• **Exercise prompt**: Could you show all lines in the entries below that contain the string "each"?
Provided records Start Marker
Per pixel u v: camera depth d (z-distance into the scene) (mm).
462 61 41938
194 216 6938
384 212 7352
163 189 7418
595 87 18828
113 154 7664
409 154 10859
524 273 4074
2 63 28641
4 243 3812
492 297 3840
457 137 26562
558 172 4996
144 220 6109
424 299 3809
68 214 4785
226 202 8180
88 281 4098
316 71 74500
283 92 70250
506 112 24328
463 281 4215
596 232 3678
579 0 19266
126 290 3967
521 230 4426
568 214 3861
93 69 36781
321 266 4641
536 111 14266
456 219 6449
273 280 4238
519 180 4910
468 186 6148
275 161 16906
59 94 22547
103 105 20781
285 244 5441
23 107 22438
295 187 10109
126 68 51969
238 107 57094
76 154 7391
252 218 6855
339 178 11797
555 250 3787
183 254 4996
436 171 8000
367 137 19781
Provided records End Marker
Provided records Start Marker
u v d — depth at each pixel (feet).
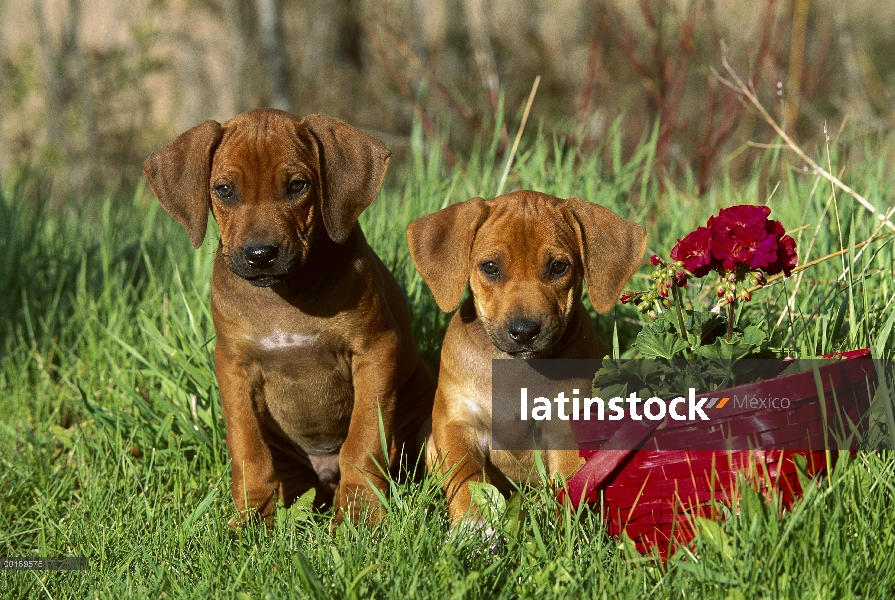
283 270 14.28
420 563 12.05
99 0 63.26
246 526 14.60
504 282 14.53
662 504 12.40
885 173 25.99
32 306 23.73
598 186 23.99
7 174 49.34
Provided records End Marker
Provided records Start Marker
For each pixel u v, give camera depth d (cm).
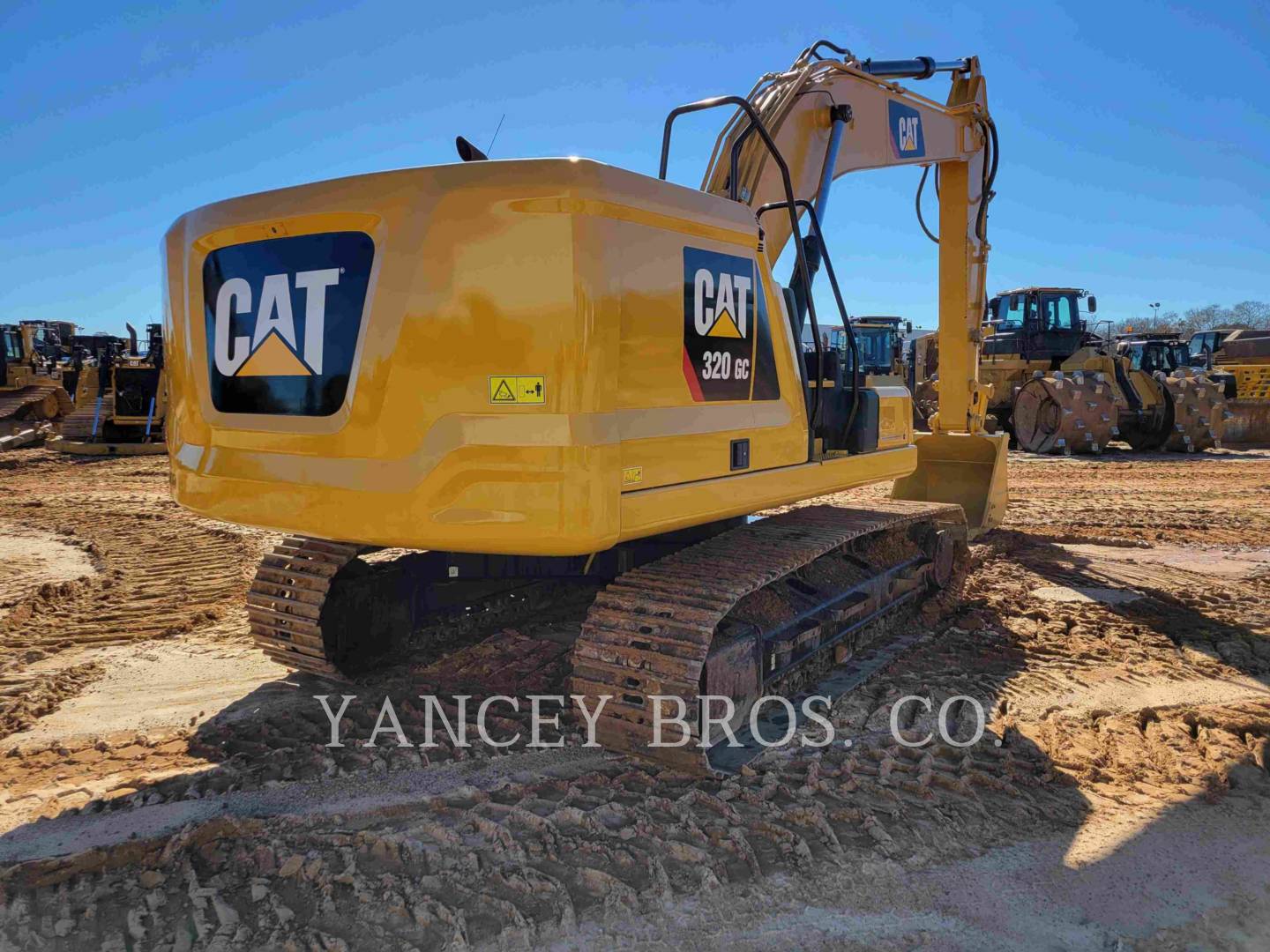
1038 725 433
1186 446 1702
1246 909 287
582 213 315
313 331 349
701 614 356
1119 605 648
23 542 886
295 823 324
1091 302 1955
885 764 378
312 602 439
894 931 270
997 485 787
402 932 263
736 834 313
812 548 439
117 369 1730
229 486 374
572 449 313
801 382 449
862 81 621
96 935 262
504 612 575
Provided records End Marker
• **Task output**:
u v d — depth at each pixel (feet).
For each pixel u v, give camera depth d (cm).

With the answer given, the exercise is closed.